## Task item
Below are some records. Return exactly the lines from the one containing "MDsave than I would" through the one containing "There are various genes involv", both included, and only those.

Stored data entries:
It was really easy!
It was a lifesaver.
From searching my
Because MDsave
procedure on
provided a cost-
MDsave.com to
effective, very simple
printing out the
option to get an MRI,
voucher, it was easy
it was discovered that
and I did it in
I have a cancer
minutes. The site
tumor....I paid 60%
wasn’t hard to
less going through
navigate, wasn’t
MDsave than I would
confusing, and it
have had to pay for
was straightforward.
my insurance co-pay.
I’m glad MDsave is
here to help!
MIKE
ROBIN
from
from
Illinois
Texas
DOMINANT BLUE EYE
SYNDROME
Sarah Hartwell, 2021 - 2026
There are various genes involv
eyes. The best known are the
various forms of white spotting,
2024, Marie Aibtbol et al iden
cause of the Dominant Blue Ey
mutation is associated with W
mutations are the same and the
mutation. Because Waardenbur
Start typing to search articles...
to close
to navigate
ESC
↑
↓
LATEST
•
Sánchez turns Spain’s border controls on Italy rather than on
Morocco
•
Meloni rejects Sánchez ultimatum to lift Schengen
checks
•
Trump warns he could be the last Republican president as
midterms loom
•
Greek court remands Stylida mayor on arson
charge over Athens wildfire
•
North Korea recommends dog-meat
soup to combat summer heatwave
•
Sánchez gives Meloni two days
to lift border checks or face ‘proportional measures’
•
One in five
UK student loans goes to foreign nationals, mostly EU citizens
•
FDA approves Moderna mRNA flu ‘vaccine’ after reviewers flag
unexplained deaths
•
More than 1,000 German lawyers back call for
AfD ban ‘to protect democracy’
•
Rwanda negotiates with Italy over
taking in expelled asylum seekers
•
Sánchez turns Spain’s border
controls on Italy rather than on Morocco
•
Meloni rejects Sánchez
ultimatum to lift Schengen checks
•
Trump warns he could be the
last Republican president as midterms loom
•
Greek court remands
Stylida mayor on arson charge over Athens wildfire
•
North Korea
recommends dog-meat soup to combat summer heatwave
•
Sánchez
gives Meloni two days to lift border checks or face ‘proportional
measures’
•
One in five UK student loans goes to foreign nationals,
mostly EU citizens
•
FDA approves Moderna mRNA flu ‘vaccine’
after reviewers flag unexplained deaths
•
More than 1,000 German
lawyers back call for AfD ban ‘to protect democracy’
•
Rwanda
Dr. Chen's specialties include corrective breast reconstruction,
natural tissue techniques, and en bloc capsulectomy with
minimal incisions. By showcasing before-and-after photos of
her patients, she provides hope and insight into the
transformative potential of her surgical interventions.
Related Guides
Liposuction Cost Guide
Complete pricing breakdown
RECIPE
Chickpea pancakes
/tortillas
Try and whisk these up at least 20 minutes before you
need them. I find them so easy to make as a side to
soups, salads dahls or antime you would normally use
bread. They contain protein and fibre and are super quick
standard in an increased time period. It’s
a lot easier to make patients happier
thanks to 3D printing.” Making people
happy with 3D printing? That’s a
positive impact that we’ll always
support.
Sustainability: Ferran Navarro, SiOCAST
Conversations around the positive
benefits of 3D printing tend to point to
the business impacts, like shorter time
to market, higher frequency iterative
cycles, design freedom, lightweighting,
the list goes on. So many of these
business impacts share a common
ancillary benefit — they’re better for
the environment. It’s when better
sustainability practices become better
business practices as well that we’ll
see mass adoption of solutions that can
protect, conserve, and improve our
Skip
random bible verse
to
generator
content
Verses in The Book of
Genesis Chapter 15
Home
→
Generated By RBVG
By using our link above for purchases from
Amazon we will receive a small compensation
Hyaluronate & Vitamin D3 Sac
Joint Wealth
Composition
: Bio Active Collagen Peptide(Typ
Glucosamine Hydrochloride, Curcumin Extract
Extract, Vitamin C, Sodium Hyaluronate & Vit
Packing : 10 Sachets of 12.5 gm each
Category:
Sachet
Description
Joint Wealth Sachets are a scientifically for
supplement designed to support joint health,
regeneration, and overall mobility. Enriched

## Task output
MDsave than I would
confusing, and it
have had to pay for
was straightforward.
my insurance co-pay.
I’m glad MDsave is
here to help!
MIKE
ROBIN
from
from
Illinois
Texas
DOMINANT BLUE EYE
SYNDROME
Sarah Hartwell, 2021 - 2026
There are various genes involv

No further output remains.